• [What needs to be done]:
In the voice-interface design article, copy the stretch from "At Fjord, we’ve" through "device in frustration.", putting "blueprint" wherever "guide" appears.

• [Page extract]:

Six principles for designing voice interfaces

Voice interfaces are becoming more commonplace, but our expectations of them still outpace what’s available. Michael Levy, an interaction designer at Fjord, offers six tips for creating engaging voice UIs

Voice interfaces are becoming more commonplace. But they have a long way to go before their impact matches that of the mouse or the touch screen.

Right now, voice interfaces aren’t much more than a way to transfer information, replicating the basic commands and functions of other kinds of interfaces. We’re still in the novelty stage. We’re still getting to know the medium. Telling Alexa to turn on NPR without getting off the couch is a convenience, but the voice interaction itself is just a means to an end.

For voice interfaces to move past novelty, they’ll have to be engaging

For voice interfaces to move past novelty, they’ll have to be engaging. This isn’t a trivial task. It is a genuinely new way of interacting. We don’t yet know how to make a voice interface feel as engaging as playing Monument Valley, or diving deeper into the world of [puzzle game] Myst, because the standards and frameworks that allowed those interfaces to thrive haven’t been fully established for voice yet. However, they are starting to emerge.

This presents a great opportunity for designers, and working in this space requires a special kind of creativity – one that combines empathy with a solid understanding of how systems work.

At Fjord, we’ve developed six principles for creating engaging interfaces. Think of it as a guide to designing intelligent and intuitive systems – systems that won’t mistakenly order expensive dolls’ houses or have you yelling at your device in frustration.

• [Raw data]:
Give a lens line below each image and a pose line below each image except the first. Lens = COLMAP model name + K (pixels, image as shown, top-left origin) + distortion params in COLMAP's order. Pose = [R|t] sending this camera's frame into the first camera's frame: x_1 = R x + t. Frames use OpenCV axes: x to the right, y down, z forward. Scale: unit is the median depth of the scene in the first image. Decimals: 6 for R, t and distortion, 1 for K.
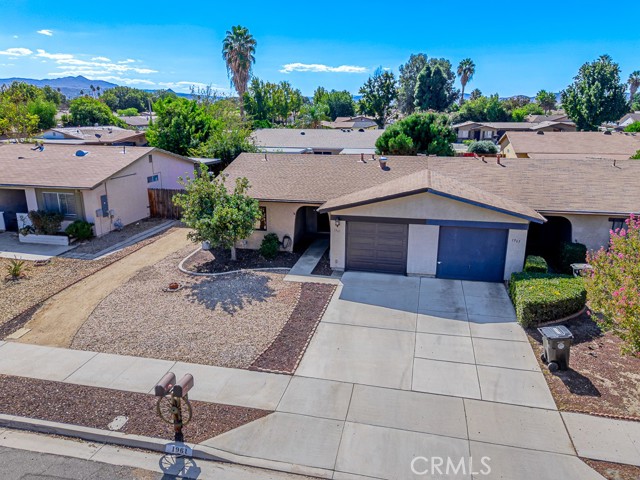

• [Output]:
At Fjord, we’ve developed six principles for creating engaging interfaces. Think of it as a blueprint to designing intelligent and intuitive systems – systems that won’t mistakenly order expensive dolls’ houses or have you yelling at your device in frustration.